_Task item_. Every record below needs to be retyped exactly as it appears.
+ + + +
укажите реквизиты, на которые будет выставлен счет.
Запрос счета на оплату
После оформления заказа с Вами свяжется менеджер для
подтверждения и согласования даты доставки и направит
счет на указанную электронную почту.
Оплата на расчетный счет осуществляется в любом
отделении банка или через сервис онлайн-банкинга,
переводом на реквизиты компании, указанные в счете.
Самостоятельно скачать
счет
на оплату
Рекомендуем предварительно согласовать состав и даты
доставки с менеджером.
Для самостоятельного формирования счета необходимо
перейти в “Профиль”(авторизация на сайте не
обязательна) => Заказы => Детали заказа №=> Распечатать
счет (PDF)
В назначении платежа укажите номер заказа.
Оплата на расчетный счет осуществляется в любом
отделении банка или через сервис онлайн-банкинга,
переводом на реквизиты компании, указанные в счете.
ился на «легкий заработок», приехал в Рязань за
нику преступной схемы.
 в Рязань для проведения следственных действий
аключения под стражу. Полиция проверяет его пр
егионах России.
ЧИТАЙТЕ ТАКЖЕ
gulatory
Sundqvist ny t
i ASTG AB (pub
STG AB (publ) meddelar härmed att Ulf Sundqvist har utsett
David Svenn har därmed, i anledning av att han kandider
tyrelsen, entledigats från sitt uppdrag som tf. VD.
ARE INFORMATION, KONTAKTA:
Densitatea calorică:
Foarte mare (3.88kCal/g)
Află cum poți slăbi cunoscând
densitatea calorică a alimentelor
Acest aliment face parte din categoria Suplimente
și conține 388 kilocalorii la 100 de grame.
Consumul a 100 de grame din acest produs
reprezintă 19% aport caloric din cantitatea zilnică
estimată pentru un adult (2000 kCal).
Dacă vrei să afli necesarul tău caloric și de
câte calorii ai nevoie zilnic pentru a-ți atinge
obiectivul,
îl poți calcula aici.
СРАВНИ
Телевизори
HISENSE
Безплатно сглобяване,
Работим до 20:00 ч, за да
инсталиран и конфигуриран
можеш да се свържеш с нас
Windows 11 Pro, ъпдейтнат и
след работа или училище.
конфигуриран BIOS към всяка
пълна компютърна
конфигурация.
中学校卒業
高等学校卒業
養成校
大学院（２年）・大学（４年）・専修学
+ + + +
_Response below_.
укажите реквизиты, на которые будет выставлен счет.
Запрос счета на оплату
После оформления заказа с Вами свяжется менеджер для
подтверждения и согласования даты доставки и направит
счет на указанную электронную почту.
Оплата на расчетный счет осуществляется в любом
отделении банка или через сервис онлайн-банкинга,
переводом на реквизиты компании, указанные в счете.
Самостоятельно скачать
счет
на оплату
Рекомендуем предварительно согласовать состав и даты
доставки с менеджером.
Для самостоятельного формирования счета необходимо
перейти в “Профиль”(авторизация на сайте не
обязательна) => Заказы => Детали заказа №=> Распечатать
счет (PDF)
В назначении платежа укажите номер заказа.
Оплата на расчетный счет осуществляется в любом
отделении банка или через сервис онлайн-банкинга,
переводом на реквизиты компании, указанные в счете.
ился на «легкий заработок», приехал в Рязань за
нику преступной схемы.
 в Рязань для проведения следственных действий
аключения под стражу. Полиция проверяет его пр
егионах России.
ЧИТАЙТЕ ТАКЖЕ
gulatory
Sundqvist ny t
i ASTG AB (pub
STG AB (publ) meddelar härmed att Ulf Sundqvist har utsett
David Svenn har därmed, i anledning av att han kandider
tyrelsen, entledigats från sitt uppdrag som tf. VD.
ARE INFORMATION, KONTAKTA:
Densitatea calorică:
Foarte mare (3.88kCal/g)
Află cum poți slăbi cunoscând
densitatea calorică a alimentelor
Acest aliment face parte din categoria Suplimente
și conține 388 kilocalorii la 100 de grame.
Consumul a 100 de grame din acest produs
reprezintă 19% aport caloric din cantitatea zilnică
estimată pentru un adult (2000 kCal).
Dacă vrei să afli necesarul tău caloric și de
câte calorii ai nevoie zilnic pentru a-ți atinge
obiectivul,
îl poți calcula aici.
СРАВНИ
Телевизори
HISENSE
Безплатно сглобяване,
Работим до 20:00 ч, за да
инсталиран и конфигуриран
можеш да се свържеш с нас
Windows 11 Pro, ъпдейтнат и
след работа или училище.
конфигуриран BIOS към всяка
пълна компютърна
конфигурация.
中学校卒業
高等学校卒業
養成校
大学院（２年）・大学（４年）・専修学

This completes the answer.